Tetrapanax papyrifer first came to the attention to western science during the 1920's, but not as a plant. It arrived instead as 'rice-paper,' upon which were painted luminous watercolour scenes of everyday life in China. Rice-paper soon came to the attention of botanists who recognised that it was neither made of rice, nor was it the typical paper imported at the time from China. However in 1830, Dr. John Livingstone (brother of the famous African Explorer Dr. David Livingstone) acquired a piece of the stem, and gave it to William Jackson Hooker (1785–1865), then Regius Professor of
Botany at Glasgow University, for identification.

Hooker then contacted Thomas Hardwicke (1756–1835), the eminent naturalist of India, for advice in identifying the plant, who suggested the sola plant - Aeschynomene paludosa. The confusion between the rice-paper plant and the sola plant was perpetuated in subsequent literature, and it was not until 1852, while Director of the Royal Botanic Gardens at Kew, that Hooker was able to correctly identify the rice-paper plant as Tetrapanax papyrifer.

Large leaved specimen
How to grow Tetrapanax papyrifera
Native to Taiwan, Tetrapanax papyrifer is an evergreen shrub and, the sole species within the genus. However it the naturally occurring 'Rex' variety, originally collected from the Shei-Pa area of the Central Mountains, that is now commonly found under cultivation.

Under favourable conditions Tetrapanax papyrifer 'Rex' will form a thicket of stems to 3 metres wide or more. The tall upright stems can reach 2 metres in height. It is noted for its impressive, palmately-lobed leaves which can grow between 60-120cm across. New growth and the under-sides of the leaves are covered with a beige indumentum (woolly hairs).

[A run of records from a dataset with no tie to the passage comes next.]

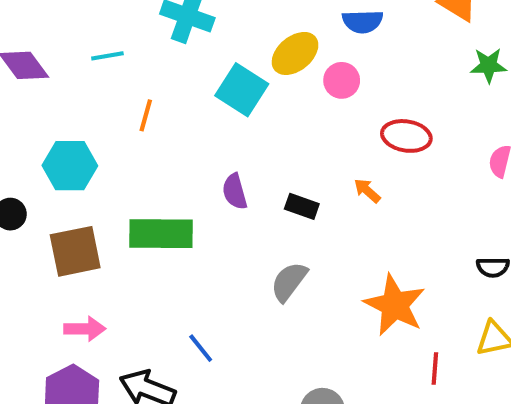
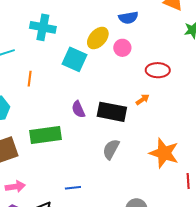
orange arrow: (367, 191) -> (143, 100), turned 112
black rectangle: (302, 206) -> (112, 112), size x1.8
blue line: (201, 348) -> (73, 188), turned -49

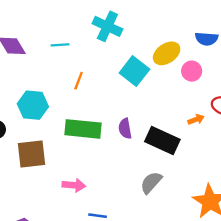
orange arrow: (143, 100) -> (196, 119), moved
green rectangle: (46, 135) -> (83, 129), moved
pink arrow: (15, 187) -> (74, 185), moved

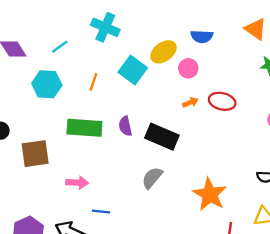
cyan line: (60, 45) -> (60, 47), turned -30
orange line: (79, 81) -> (93, 82), moved
cyan hexagon: (33, 105) -> (47, 84), moved
orange arrow: (196, 119) -> (190, 102), moved

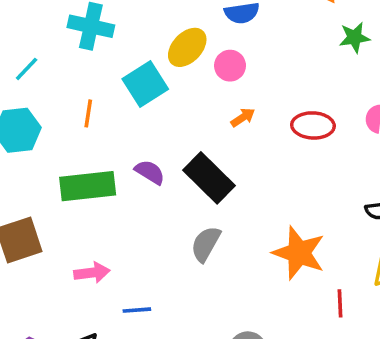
cyan square: (133, 70) -> (145, 84), turned 32
red ellipse: (222, 101) -> (313, 125), moved
purple semicircle: (125, 126) -> (150, 172), turned 144
black rectangle: (162, 137) -> (209, 178), turned 32

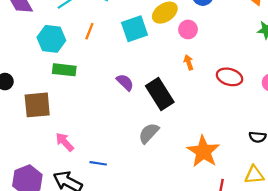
orange line: (88, 113) -> (89, 31), moved
orange arrow: (243, 117) -> (189, 62), turned -88
green rectangle: (88, 186) -> (64, 70), moved, size x0.7
pink arrow: (92, 273) -> (65, 142), moved, turned -138

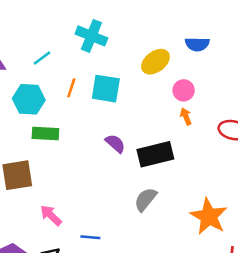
cyan square: (135, 29) -> (106, 89), moved, turned 32
pink circle: (188, 29) -> (184, 90), moved
black rectangle: (160, 94) -> (155, 154), turned -68

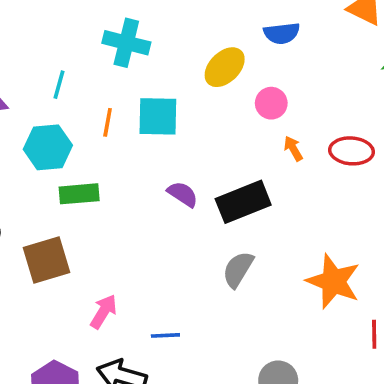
cyan line: (42, 58) -> (59, 85), turned -30
orange arrow: (186, 116) -> (293, 149), moved
pink arrow: (51, 215) -> (104, 312), turned 85

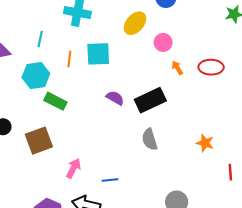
green rectangle: (79, 194) -> (55, 101), turned 35
gray semicircle: (238, 269) -> (150, 139), turned -45
orange star: (333, 281) -> (205, 143), size x0.6

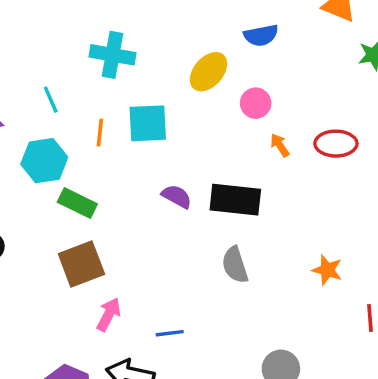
cyan line: (40, 39) -> (51, 100), turned -35
black rectangle: (150, 100) -> (235, 200), turned 32
brown square: (39, 141) -> (81, 264), moved

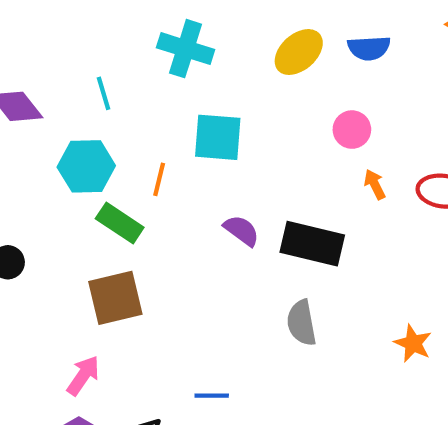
yellow ellipse: (208, 72) -> (299, 52), moved
orange line: (100, 133) -> (159, 179), moved
pink arrow: (109, 314) -> (83, 375), moved

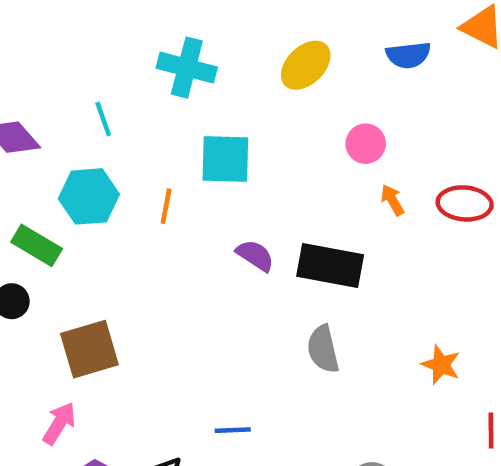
blue semicircle: (369, 48) -> (408, 55), moved
green rectangle: (120, 223) -> (37, 245), moved
brown square: (115, 298) -> (89, 349), moved
pink arrow: (83, 375) -> (59, 423), moved

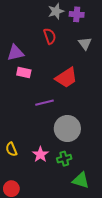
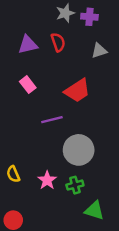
gray triangle: (85, 43) -> (99, 51), turned 48
purple triangle: (15, 53) -> (28, 45), moved
pink rectangle: (24, 72) -> (28, 85), turned 40

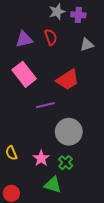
pink rectangle: (28, 85) -> (24, 74), size x1.6
green cross: (75, 185) -> (66, 163), turned -32
green triangle: (94, 210) -> (53, 185), moved

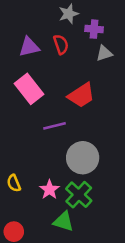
purple cross: (78, 15) -> (94, 29), moved
green cross: (66, 163) -> (79, 195), size x1.5

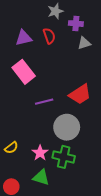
red trapezoid: (81, 95) -> (80, 94), moved
yellow semicircle: (14, 183) -> (11, 148), turned -104
green cross: (79, 195) -> (64, 157), turned -30
green triangle: (63, 221) -> (41, 177), moved

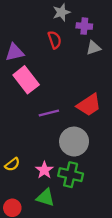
purple triangle: (24, 38) -> (15, 52), moved

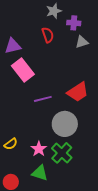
green cross: (71, 175) -> (62, 153), turned 30

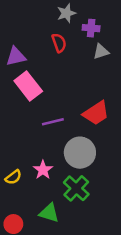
pink star: (39, 149) -> (43, 170), moved

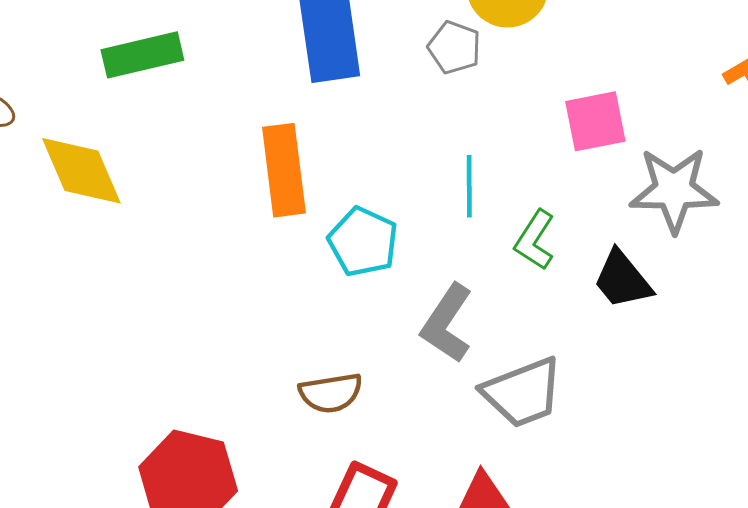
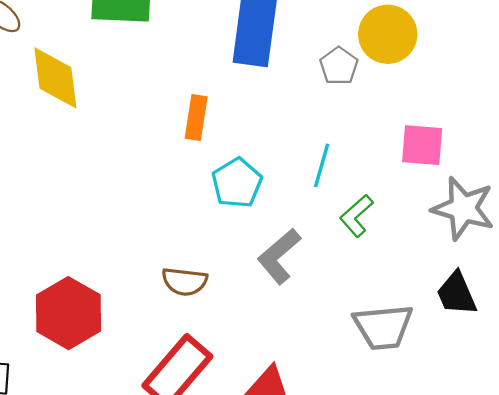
orange rectangle: (284, 170) -> (196, 118), size x0.7
black trapezoid: (622, 280) -> (456, 294), moved
gray trapezoid: (523, 392) -> (383, 327), moved

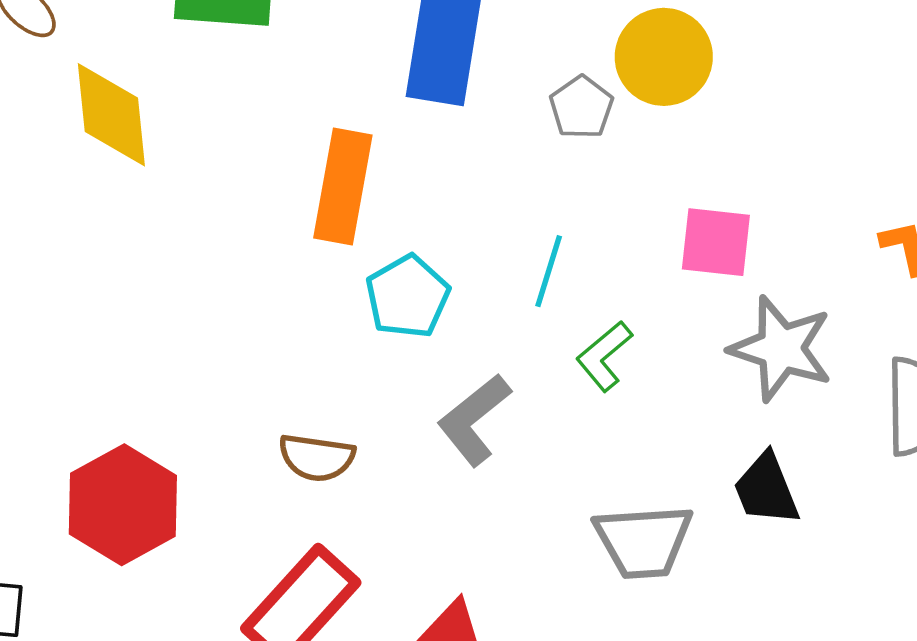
orange rectangle: (196, 118) -> (343, 187), size x1.5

Small creamy-white flowers appear from October to September in globose clusters. Once pollinated these are followed by tiny black fruits

Tetrapanax papyrifer ‘Rex’ will be happy positioned in full sun to part shade in a rich, free-draining soil. Although evergreen in its native habitat, in cooler, temperate regions it is considered deciduous. It will however be cut back in hard winters, but established plants will re-shoot from the ground level. Consider protecting with horticultural fleece to reduce cold damage.

Tetrapanax papyrifer ‘Rex' can produce suckers so avoid planting in sensitive areas. Alternatively grow in large containers.